Improved func_adl query to not accidentally drop events that are accepted under systematic variations
alexander-held opened this issue · 4 comments
Query including lepton and jet selection:
def get_query(source: ObjectStream) -> ObjectStream:
return source.Where(lambda e:\
# == 1 lep
e.electron_pt.Where(lambda pT: pT > 25).Count() + e.muon_pt.Where(lambda pT: pT > 25).Count()== 1
)\
.Where(lambda e:\
# >= 4 jets
e.jet_pt.Where(lambda pT: pT > 25).Count() >= 4
)\
.Where(lambda e:\
# >= 1 jet with pT > 25 GeV and b-tag >= 0.5
{"pT": e.jet_pt, "btag": e.jet_btag}.Zip().Where(lambda jet: jet.btag >= 0.5 and jet.pT > 25).Count() >= 1
)\
.Select(lambda e:\
# return columns
{
"electron_pt": e.electron_pt,
"muon_pt": e.muon_pt,
"jet_pt": e.jet_pt,
"jet_eta": e.jet_eta,
"jet_phi": e.jet_phi,
"jet_mass": e.jet_mass,
"jet_btag": e.jet_btag,
}
)
This does not account for object systematic variations in the processor that can relax acceptance requirements.
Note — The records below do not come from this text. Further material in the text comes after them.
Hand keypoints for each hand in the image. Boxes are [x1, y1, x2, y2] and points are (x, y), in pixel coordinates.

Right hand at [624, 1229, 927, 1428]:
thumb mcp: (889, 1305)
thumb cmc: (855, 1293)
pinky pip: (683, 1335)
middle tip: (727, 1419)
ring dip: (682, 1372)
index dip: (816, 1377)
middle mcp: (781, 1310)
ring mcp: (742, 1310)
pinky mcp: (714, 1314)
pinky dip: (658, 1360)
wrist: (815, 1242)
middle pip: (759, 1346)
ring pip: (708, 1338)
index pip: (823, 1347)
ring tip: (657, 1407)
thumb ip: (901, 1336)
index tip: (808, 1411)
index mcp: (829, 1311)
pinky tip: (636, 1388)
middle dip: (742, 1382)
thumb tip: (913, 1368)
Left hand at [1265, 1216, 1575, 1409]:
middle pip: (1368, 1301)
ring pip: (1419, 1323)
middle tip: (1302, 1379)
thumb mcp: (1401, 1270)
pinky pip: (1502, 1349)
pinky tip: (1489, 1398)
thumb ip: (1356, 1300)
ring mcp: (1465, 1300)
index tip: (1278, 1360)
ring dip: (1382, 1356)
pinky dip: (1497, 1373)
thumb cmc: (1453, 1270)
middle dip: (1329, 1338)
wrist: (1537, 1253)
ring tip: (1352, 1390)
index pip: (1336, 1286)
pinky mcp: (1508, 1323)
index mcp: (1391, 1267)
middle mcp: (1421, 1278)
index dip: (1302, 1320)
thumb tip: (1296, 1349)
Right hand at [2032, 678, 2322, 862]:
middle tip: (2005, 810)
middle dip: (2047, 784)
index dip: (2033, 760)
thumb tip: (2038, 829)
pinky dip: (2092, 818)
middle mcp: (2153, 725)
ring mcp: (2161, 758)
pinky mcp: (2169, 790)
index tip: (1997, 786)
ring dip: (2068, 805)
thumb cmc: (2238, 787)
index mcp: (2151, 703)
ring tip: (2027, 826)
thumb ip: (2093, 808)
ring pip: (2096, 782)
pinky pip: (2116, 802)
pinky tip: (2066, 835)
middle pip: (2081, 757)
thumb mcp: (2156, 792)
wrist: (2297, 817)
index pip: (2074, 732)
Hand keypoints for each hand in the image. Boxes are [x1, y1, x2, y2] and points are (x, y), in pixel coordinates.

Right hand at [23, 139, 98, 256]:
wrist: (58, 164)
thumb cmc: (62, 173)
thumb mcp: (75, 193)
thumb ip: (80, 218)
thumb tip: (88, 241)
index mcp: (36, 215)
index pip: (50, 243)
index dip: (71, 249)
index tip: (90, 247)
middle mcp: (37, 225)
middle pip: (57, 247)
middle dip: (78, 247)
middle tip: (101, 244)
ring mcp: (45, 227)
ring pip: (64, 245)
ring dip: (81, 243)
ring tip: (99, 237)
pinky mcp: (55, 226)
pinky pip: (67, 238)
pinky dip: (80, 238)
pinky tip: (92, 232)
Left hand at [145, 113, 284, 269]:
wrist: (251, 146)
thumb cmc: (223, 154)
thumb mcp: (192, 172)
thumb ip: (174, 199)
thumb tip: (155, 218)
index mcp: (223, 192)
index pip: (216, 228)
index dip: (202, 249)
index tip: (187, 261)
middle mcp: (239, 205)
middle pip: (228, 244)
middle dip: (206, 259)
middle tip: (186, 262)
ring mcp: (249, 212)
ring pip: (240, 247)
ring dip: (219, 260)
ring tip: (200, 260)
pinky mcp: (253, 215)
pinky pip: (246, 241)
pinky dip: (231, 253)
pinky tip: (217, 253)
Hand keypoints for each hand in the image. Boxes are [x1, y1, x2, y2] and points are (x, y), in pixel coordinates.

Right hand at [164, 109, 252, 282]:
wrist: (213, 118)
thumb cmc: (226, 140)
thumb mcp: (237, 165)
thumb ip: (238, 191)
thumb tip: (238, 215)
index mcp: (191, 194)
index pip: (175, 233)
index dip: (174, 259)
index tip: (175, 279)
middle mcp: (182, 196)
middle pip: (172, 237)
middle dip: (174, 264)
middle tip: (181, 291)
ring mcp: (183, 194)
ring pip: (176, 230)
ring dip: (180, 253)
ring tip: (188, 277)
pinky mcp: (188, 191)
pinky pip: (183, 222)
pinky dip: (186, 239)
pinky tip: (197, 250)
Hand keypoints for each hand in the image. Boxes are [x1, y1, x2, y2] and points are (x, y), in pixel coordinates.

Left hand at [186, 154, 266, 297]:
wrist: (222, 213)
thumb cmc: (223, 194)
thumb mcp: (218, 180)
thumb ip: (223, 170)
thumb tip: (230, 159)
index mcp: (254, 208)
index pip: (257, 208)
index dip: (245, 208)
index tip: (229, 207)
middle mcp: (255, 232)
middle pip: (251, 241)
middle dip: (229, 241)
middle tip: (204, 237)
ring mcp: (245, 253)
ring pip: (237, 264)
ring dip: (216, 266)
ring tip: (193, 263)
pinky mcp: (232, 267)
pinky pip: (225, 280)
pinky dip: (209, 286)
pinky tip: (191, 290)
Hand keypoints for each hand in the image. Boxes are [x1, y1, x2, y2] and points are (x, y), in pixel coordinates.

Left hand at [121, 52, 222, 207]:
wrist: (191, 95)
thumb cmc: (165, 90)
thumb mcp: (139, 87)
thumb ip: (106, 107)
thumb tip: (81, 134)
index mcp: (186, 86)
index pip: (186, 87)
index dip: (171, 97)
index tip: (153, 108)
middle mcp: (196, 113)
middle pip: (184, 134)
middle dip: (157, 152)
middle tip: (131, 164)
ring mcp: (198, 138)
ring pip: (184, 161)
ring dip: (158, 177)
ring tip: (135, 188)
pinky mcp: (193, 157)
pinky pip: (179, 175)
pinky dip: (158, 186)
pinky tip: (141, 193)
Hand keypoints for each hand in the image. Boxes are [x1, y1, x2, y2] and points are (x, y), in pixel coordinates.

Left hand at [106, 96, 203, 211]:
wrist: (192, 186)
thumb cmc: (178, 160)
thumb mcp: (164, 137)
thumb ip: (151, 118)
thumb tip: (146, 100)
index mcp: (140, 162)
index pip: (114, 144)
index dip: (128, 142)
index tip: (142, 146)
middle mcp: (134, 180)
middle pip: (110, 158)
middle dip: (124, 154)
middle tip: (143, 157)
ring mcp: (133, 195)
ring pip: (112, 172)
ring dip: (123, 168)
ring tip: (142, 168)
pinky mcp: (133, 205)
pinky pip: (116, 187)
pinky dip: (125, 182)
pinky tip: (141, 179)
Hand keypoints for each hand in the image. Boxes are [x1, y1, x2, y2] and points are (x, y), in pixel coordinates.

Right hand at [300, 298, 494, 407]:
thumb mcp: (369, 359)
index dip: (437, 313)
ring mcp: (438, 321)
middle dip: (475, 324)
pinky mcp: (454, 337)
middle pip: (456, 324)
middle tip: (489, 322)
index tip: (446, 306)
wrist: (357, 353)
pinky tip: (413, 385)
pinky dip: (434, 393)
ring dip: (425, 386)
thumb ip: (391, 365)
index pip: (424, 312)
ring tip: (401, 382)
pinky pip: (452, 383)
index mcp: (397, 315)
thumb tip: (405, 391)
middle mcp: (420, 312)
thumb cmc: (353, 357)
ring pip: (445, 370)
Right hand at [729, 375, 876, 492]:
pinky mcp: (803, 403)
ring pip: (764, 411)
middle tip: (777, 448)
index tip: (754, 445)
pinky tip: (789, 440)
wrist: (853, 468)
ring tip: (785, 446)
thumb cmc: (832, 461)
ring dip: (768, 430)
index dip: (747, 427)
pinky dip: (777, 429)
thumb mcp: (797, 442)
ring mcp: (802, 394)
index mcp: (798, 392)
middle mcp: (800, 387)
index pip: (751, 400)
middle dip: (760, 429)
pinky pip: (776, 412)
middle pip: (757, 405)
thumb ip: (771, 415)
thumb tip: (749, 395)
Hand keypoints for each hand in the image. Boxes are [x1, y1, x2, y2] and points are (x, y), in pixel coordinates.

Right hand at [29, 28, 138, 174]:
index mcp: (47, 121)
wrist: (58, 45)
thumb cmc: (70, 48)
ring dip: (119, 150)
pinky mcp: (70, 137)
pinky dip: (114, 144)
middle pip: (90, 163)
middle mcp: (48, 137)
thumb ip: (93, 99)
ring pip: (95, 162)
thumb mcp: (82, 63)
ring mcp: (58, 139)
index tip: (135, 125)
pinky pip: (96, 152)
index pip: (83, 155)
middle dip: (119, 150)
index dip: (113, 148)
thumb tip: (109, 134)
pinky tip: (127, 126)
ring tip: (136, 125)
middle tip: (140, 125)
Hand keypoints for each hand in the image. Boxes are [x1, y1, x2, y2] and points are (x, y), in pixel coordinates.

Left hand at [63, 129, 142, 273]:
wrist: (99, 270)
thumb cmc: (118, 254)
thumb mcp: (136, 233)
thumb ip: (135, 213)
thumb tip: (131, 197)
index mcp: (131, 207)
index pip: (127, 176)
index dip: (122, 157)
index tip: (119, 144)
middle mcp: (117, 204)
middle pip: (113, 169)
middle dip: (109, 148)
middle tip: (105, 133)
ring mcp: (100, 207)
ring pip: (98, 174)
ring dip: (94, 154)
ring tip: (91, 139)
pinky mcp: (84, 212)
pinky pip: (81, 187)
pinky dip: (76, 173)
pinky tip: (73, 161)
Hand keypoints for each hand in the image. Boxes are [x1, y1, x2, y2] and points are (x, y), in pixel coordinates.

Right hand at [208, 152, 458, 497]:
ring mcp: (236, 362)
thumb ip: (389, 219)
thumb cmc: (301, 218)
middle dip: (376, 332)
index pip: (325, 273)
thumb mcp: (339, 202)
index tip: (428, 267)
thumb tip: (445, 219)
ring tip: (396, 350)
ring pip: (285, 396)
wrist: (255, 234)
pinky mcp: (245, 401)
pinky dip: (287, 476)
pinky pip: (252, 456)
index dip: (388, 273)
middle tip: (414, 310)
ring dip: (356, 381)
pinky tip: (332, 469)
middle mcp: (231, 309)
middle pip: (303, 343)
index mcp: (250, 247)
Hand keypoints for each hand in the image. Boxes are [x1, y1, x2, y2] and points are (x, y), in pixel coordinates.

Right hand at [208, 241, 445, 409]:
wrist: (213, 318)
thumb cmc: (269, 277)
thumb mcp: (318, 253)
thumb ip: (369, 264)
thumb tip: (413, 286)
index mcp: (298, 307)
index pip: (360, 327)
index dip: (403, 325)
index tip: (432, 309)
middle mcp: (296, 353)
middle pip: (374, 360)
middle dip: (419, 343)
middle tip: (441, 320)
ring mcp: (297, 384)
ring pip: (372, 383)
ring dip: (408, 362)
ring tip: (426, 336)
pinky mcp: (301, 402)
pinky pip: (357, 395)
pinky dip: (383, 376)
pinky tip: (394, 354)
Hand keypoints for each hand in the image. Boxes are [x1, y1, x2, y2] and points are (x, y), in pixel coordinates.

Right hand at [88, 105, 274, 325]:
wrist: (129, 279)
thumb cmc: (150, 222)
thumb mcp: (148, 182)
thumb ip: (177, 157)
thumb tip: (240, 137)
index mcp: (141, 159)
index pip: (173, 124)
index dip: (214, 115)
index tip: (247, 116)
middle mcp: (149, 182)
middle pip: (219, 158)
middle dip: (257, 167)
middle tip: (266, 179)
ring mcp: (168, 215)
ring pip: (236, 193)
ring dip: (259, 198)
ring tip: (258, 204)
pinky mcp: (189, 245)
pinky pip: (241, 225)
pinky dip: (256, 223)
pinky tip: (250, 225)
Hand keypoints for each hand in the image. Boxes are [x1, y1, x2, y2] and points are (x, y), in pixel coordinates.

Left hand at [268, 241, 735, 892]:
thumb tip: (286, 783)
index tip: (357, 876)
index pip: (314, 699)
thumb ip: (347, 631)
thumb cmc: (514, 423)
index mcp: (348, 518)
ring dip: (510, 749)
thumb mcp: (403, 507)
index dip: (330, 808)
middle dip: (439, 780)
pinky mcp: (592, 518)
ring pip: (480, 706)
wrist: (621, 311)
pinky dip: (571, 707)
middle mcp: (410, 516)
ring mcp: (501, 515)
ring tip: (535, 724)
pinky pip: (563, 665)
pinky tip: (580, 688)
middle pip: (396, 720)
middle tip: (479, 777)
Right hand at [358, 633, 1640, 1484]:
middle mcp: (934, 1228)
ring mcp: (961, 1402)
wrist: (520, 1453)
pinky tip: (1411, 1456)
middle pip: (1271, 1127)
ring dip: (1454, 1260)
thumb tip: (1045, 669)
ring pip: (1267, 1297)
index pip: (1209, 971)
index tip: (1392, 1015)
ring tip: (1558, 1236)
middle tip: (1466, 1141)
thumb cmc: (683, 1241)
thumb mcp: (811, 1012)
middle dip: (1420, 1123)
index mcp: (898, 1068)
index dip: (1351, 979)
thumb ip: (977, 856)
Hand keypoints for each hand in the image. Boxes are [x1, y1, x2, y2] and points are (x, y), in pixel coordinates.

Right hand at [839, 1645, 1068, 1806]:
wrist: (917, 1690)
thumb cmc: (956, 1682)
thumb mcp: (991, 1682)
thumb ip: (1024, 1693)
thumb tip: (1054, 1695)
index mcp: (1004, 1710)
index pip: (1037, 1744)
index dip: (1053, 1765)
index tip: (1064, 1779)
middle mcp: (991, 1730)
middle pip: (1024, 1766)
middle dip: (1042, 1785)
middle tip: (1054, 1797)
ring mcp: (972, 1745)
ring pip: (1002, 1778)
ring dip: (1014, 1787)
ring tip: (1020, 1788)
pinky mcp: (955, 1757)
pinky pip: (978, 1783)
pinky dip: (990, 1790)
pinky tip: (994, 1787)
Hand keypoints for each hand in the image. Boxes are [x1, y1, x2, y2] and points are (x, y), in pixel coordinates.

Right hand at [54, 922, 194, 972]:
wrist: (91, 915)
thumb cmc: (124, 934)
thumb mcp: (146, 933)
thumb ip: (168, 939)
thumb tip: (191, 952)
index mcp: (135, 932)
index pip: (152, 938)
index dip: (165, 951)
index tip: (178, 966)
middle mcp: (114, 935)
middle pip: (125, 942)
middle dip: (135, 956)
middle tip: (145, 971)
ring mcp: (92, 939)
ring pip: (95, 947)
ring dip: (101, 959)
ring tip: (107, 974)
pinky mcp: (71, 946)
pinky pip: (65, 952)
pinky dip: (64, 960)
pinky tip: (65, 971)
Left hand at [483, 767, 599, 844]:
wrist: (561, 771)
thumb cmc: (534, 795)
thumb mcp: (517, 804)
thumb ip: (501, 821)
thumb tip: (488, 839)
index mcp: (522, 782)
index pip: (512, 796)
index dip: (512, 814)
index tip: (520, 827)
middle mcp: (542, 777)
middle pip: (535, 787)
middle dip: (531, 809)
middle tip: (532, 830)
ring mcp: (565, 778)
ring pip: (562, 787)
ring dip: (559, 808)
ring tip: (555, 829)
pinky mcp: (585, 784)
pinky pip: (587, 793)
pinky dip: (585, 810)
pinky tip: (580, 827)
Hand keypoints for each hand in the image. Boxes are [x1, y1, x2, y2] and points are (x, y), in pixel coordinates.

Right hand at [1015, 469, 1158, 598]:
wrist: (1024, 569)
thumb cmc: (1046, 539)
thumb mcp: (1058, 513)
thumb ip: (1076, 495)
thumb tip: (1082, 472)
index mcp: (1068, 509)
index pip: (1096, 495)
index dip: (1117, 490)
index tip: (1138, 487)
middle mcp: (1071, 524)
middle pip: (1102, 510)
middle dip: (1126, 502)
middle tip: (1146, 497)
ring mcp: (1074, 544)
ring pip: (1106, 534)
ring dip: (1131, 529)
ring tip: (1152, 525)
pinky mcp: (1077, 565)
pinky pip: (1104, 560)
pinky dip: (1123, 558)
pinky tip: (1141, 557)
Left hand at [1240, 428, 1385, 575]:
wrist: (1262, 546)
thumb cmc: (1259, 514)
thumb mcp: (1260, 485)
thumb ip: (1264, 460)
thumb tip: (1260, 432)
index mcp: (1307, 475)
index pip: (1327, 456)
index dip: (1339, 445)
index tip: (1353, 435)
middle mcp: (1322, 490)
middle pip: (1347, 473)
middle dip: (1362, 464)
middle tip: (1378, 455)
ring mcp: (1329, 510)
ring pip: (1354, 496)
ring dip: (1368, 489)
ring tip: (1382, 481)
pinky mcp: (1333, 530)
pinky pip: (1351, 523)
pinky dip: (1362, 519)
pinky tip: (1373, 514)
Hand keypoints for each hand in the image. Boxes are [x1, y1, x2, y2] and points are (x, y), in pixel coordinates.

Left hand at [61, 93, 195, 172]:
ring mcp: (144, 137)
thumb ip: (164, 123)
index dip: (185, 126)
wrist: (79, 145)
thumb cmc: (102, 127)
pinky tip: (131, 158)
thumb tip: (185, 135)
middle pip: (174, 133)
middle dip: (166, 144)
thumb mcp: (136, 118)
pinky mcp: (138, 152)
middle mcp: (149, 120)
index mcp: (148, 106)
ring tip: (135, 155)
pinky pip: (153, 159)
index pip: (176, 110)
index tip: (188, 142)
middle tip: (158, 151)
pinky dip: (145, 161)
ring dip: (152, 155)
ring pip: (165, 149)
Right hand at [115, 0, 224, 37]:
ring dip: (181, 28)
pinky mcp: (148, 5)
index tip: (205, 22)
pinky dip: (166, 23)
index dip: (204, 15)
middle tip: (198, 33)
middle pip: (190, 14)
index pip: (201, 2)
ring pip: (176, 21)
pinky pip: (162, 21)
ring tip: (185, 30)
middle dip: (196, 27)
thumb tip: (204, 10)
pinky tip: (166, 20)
The query should be loosened accordingly, though it is unclear how to do that in a way that guarantees full acceptance in a general setup.
I am not clear what the goal is here... Is it the systematics? (the issue title has me wondering)
The current query implemented in the notebook does not do any filtering at all, so the goal of this issue would be adding a filter similar to the query above, with suitably relaxed cuts that ensure we can still evaluate systematic variations that end up relaxing the selection.
Ok - can you (@alexander-held) point me to the file where this query is so I don't modify the wrong thing?
@gordonwatts the updated query as shown above is in main
now in coffea.ipynb
(as of #85 being merged). The missing piece is relaxing the cuts sufficiently such that no (significant number of) events are filtered out that would pass the selection requirements under systematic variations. In the current implementation we have for example a 5% systematic uncertainty for jet pT that can bring events back into acceptance.
I assume that the standard pattern to design a better query would be making it very loose and then tightening it until the results start changing (because we are losing events that would pass under systematic variations).